Als Antiamerikanismus bezeichnet Wikipedia «eine „ablehnende Haltung gegenüber der Politik und Kultur der USA“, eine „Anfeindung der Interessen der Vereinigten Staaten“ oder eine feindliche oder entgegen gerichtete Gesinnung gegenüber „den Vereinigten Staaten von Amerika, ihrer Bevölkerung, ihren Prinzipien oder ihrer Politik“».
Antiamerikanismus kommt in verschiedenen Intensitäten und Formen vor. Oft handelt es sich dabei einfach um Ressentiments. In diesen Fällen kann man noch nicht von einer Verschwörungstheorie sprechen. Dazu braucht es noch zusätzliche Elemente, zum Beispiel die Vorstellung eines geheimen Plans im Hintergrund oder die Vorstellung, dass «die Amerikaner» mehr oder weniger alles insgeheim steuern, was auf der Welt passiert.
Wichtig ist zudem, dass Kritik an politischen Entscheidungen oder Handlungen der USA nicht einfach mit dem Etikett «Antiamerikanismus» vom Tisch gewischt wird. Kritik muss allerdings konkrete Missstände benennen – Wer, Was, Wann, Wo, Wie – und Argumente und Belege dazu liefern. Siehe dazu: Lob der Kritik
Gegen solche konkret formulierte Kritik kann sich die Gegenseite wiederum mit Argumenten wehren. Kritik unterscheidet sich deshalb fundamental von antiamerikanischen Ressentiments, die oft sehr pauschal und vage daherkommen, und auch von antiamerikanischen Verschwörungstheorien, die zum Beispiel daran glauben, dass eine Neue Weltordnung (NWO) im Hintergrund die Fäden zieht.
Bei der Beurteilung des Antiamerikanismus spielt auch die Grundhaltung der Kritiker eine Rolle:
Solange Kritiker die auch in der US-Verfassung festgelegten Grundsätze von Demokratie und Menschenrechten teilen, so der Politologe Armin Pfahl-Traughber, könne nicht von Antiamerikanismus gesprochen werden.

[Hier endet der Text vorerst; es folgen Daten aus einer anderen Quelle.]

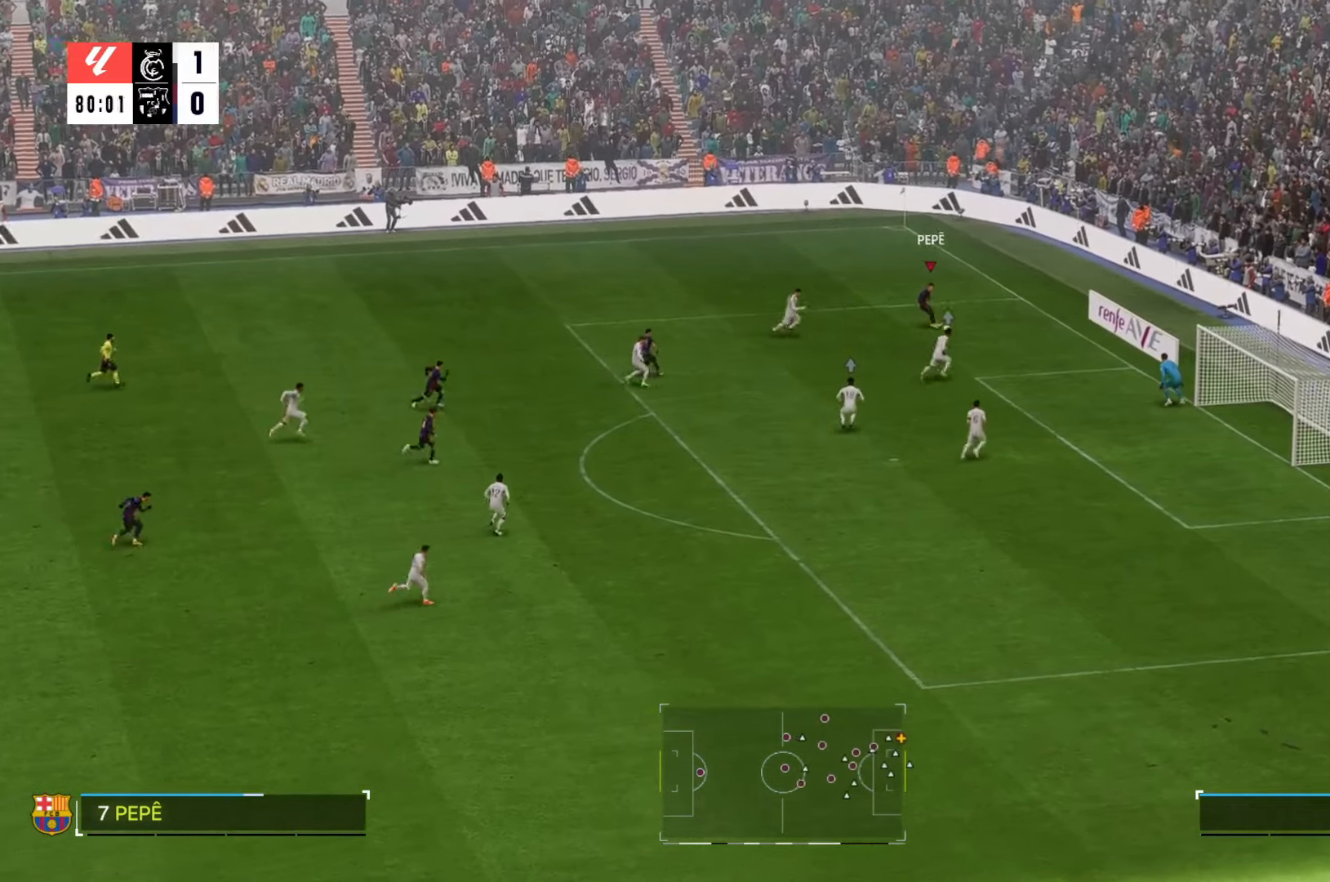
{"buttons": [], "left_stick": "down", "right_stick": "center", "events": [[416, "left_stick", "down"]]}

Ressentiment gegen das liberale westliche Gesellschaftsmodell
Antiamerikanismus ist oft verbunden mit Ressentiments gegen das liberale westliche Gesellschaftsmodell. Die USA werden dabei als Symbol für dieses liberale, kapitalistische Gesellschaftsmodell gesehen, dieser Mischung aus Marktwirtschaft und weitgehenden persönlichen Freiheiten.
In diesen Ressentiments treffen sich radikal rechte und radikal linke Kräfte in ihren Weltbildern an einem gemeinsamen Punkt. Sie unterscheiden sich allerdings in den Inhalten ihres Antiamerikanismus.
Antiamerikanismus im rechten Spektrum
Der Antiamerikanismus von Rechtsextremen ist eng verknüpft mit Antisemitismus und Globalisierungsfeindlichkeit. Sie halten die USA für ein „Werkzeug“ des Judentums und die Globalisierung gilt ihnen als Instrument, um die Weltherrschaft zu erlangen. Den vermeintlichen Werteverfall in Deutschland, den angeblichen Niedergang der deutschen Sprache oder auch Drogensucht und Kriminalität lasten sie allesamt den USA an.
Für gegenwärtige Neonazis sind die USA ein Hort des Bösen. Die Ursache für diese Ansicht sehen sie in der US-Rolle bei der Niederschlagung des Nationalsozialismus.
Die Nürnberger Kriegsverbrecherprozesse und die anschliessende Demokratisierung bzw. Liberalisierung Westdeutschlands gelten Neonazis als „Siegerjustiz“ und „Gehirnwäsche“. Die liberale, multikulturelle und pluralistische US-Gesellschaft widerspricht jedoch auch der völkischen Ideologie der Neonazis.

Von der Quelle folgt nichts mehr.